Shomorony Andre, Weitzman Rachel, Chen Yu Han, Liao David, Sclafani Anthony P
Department of Otolaryngology-Head and Neck Surgery, Weill Cornell Medicine, New York, New York, USA.
Weill Cornell Medical College, New York, New York, USA.
Facial Plast Surg Aesthet Med. 2024 Jan-Feb;26(1):65-70. doi: 10.1089/fpsam.2023.0018. Epub 2023 Jun 26.
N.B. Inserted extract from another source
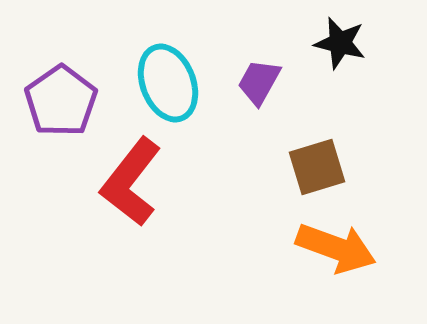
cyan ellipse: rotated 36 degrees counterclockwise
Few studies have critically evaluated the quality of data obtained during telemedical evaluations of patients with nasal complaints. To compare the quality of data provided by remote endoscopic and external nasal examination with those by in-person evaluations for rhinoplasty and functional nasal surgery, measured by detectability of anatomic features, and to assess associated patient experience measured by reported ease, discomfort, and likelihood of peer recommendation. Twenty healthy subjects performed a nasal self-examination using an endoscope and webcam under remote videoconferencing service (VCS) guidance. They subsequently underwent in-person examination and were surveyed about their experience. Inter-rater reliability was calculated using kappa coefficients. Detectability of anatomic features by in-person versus virtual examination was compared using Wilcoxon and chi-square tests. Median subject age was 27.5 years (range 23-77). Kappa coefficients were 0.78 for in-person and 0.66 for virtual evaluations. Only the internal nasal valve and inferior turbinate were better visualized in person. There were no differences between detectability of external features on in-person versus virtual examinations. Subjects' average likelihood of recommending this technology (1-10) was 8.65 (SD 1.4). Intranasal examination by physician-guided remote endoscopy and webcam-based facial analysis demonstrate nasal anatomy comparable with in-person evaluation and anterior rhinoscopy.